WALLACE, INDRA F2970, 11, 03/31,885//HIST.OXFORD

—Supongo que quiere decir Mujer; fecha de nacimiento 11 de marzo de 2970… y que es adjunta del Departamento de Historia de Oxford. E intuyo que 31.885 es un número de identificación personal. ¿Correcto?

—Excelente, señor Poole. He visto algunas de las direcciones de correo electrónico y de los números de tarjetas de crédito de ustedes: ¡horribles series de galimatías alfanuméricos que era imposible que alguien pudiese recordar! Pero todos conocemos la fecha de nuestro nacimiento, la que comparten no más que otras noventa y nueve mil novecientas noventa y nueve personas más. Así que un número de cinco cifras es todo lo que se necesita y, aun si lo olvidara, no importa: como puede ver, es parte de uno.

—¿Implante?

—Sí. Nanoprocesador en el momento del nacimiento; uno en cada palma, para redundancia. Ni siquiera sentirá el suyo cuando lo pongan. Pero usted nos ha creado un pequeño problema…

—¿Cuál?

—Las lectoras con las que se encontrará la mayor parte del tiempo son demasiado tontas como para creer su fecha de nacimiento, por lo que, con su permiso, la atrasamos mil años.

—Permiso concedido. ¿Y el resto de la Ident?

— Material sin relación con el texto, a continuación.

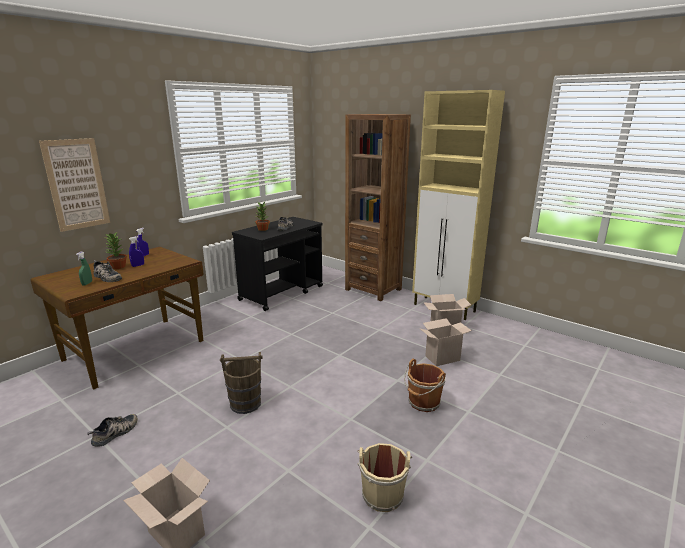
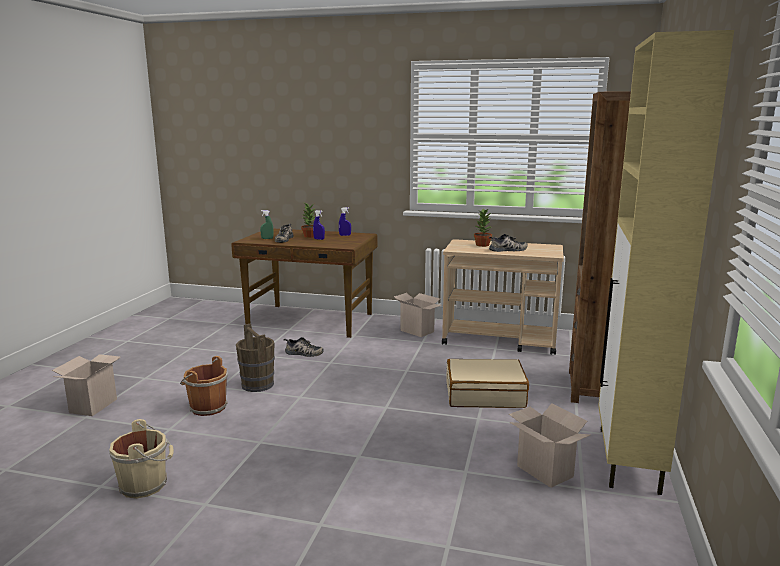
camera: 65 degrees right, 5 degrees down
(77, 184) = (313, 157): picture -> none
(115, 433) = (195, 352): shoe -> shoe (303, 353)
(282, 293) = (500, 340): black cart -> beige cart
(351, 319) = (485, 394): none -> beige suitcase
(423, 403) = (318, 484): brown bucket -> brown bucket (206, 407)
(443, 357) = (450, 482): cardboard box -> cardboard box (418, 331)

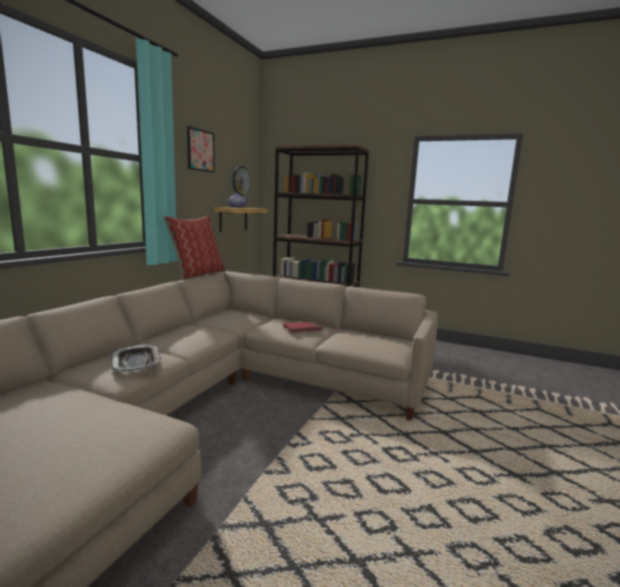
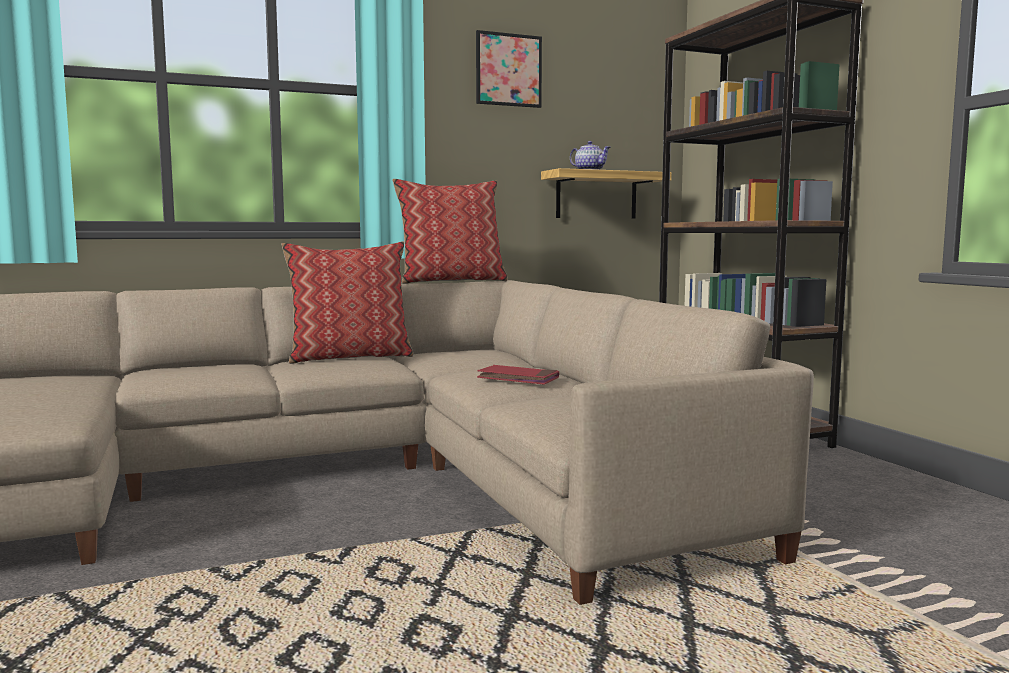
camera: 45 degrees right, 5 degrees down
(137, 362) = (203, 373): tray -> none
(179, 329) = (350, 357): none -> pillow
(240, 181) = (619, 121): wall clock -> none

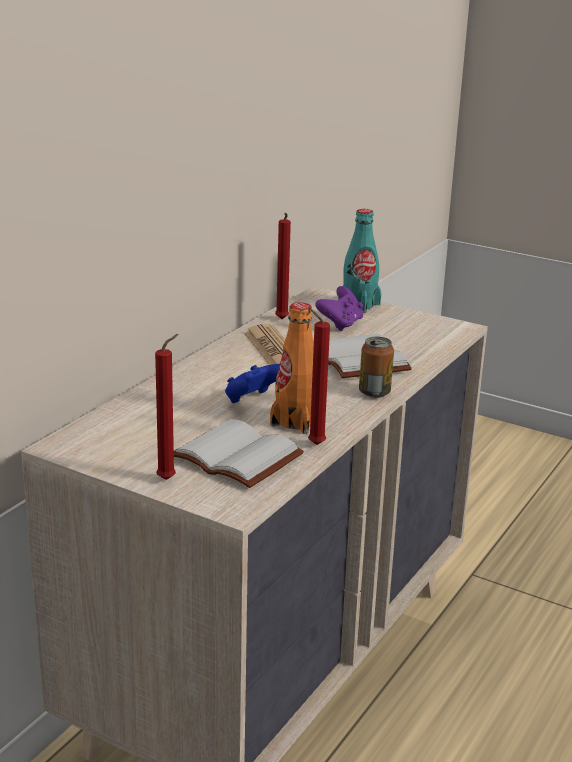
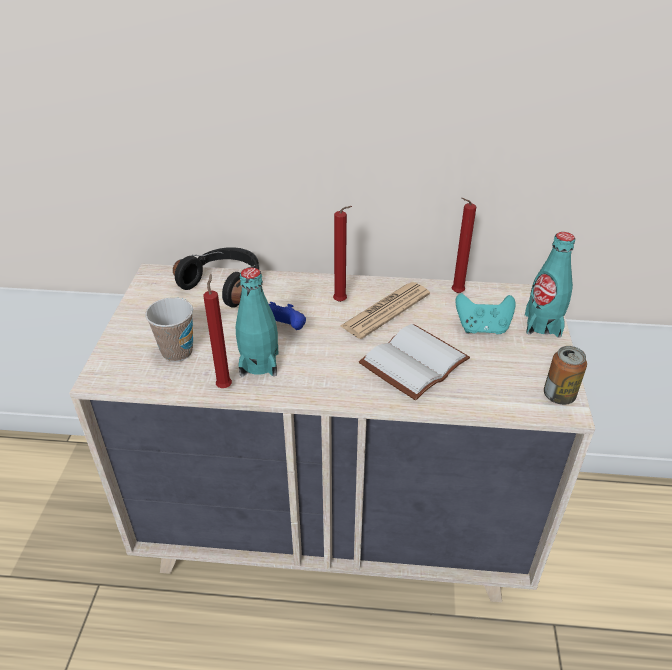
camera: 65 degrees right, 15 degrees up
(137, 411) = (225, 285): none -> black headphones
(169, 479) = (130, 334): red candle -> red candle (342, 302)
(233, 458) = (177, 352): white book -> cup
(296, 421) = (259, 363): orange bottle -> turquoise bottle
(341, 324) = (482, 328): purple game controller -> turquoise game controller
(374, 392) = (350, 391): can -> can (559, 396)

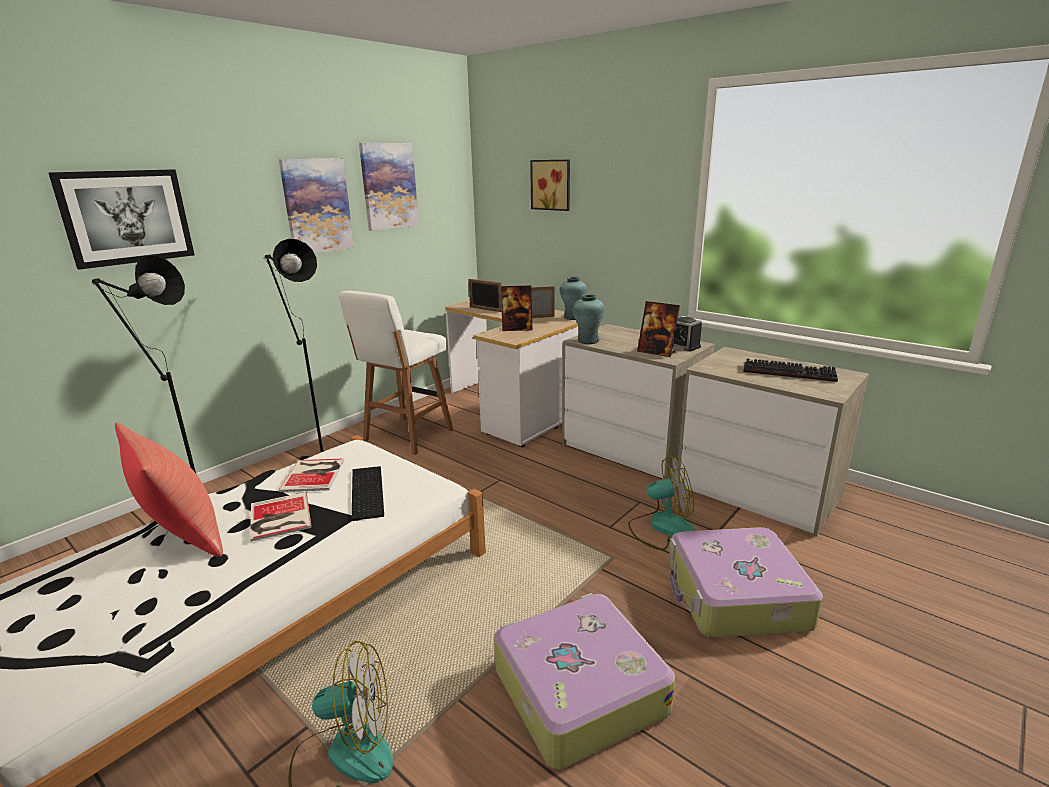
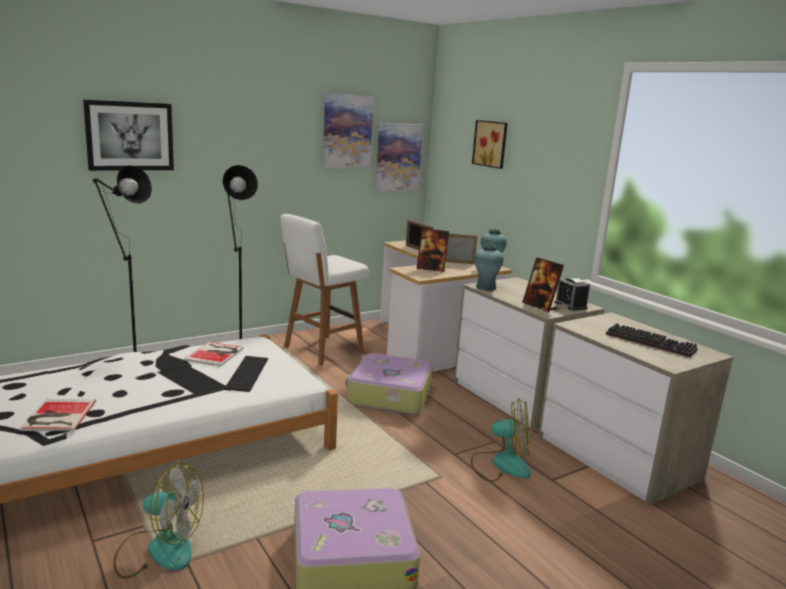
camera: 15 degrees right, 5 degrees down
(182, 535) = (104, 373): red pillow -> none
(278, 517) = (174, 376): book -> book (57, 416)
(317, 206) = (280, 142): picture -> picture (398, 157)
(735, 596) = (531, 530): suitcase -> suitcase (389, 395)

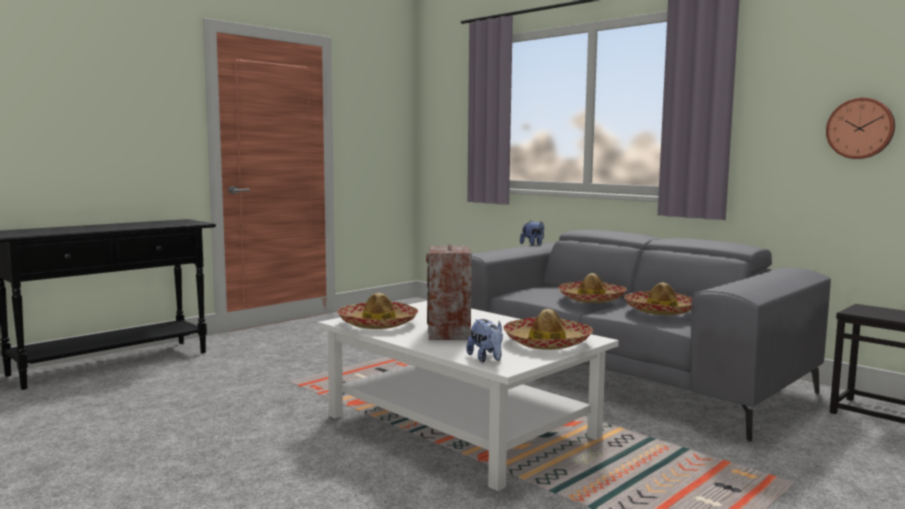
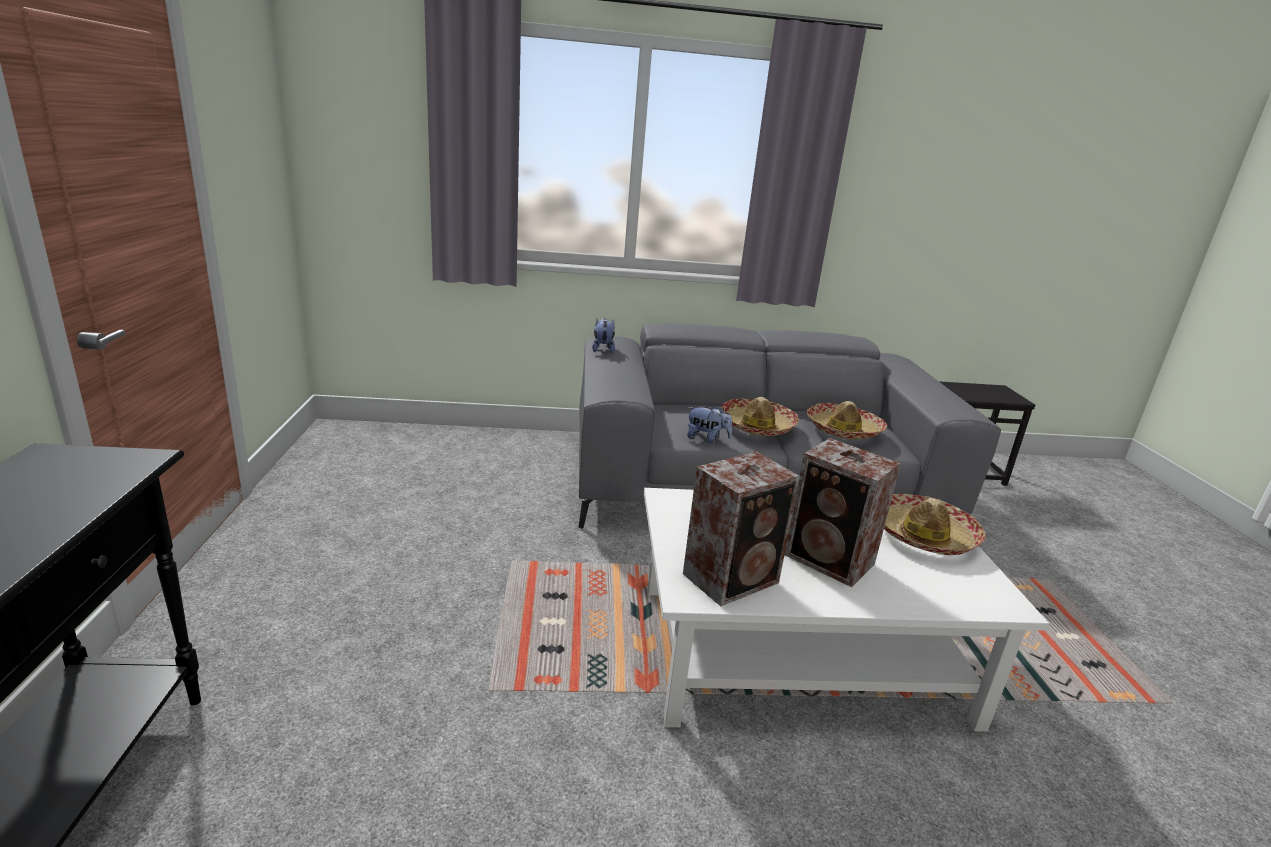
camera: 50 degrees left, 15 degrees up
(378, 324) = (733, 578): hat -> speaker
(486, 359) = (969, 598): plush toy -> plush toy (707, 439)
(860, 128) = (936, 217): wall clock -> none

—Optativo. Puede dejarlo vacío, dadas sus preocupaciones y ubicación actuales… o usarlo para mensajes personales, globales o de interés personal. Algunas cosas, Poole estaba completamente seguro, no habían cambiando en el curso de los siglos: una elevada proporción de esos mensajes «de interés personal» serían muy personales por cierto.

Se preguntó si todavía existirían los censores autonombrados o designados por el Estado… y si sus esfuerzos por mejorar la moralidad de los demás habrían alcanzado más éxito que los de su propia época.

Le tendría que preguntar a la doctora Wallace sobre eso, cuando la conociera mejor.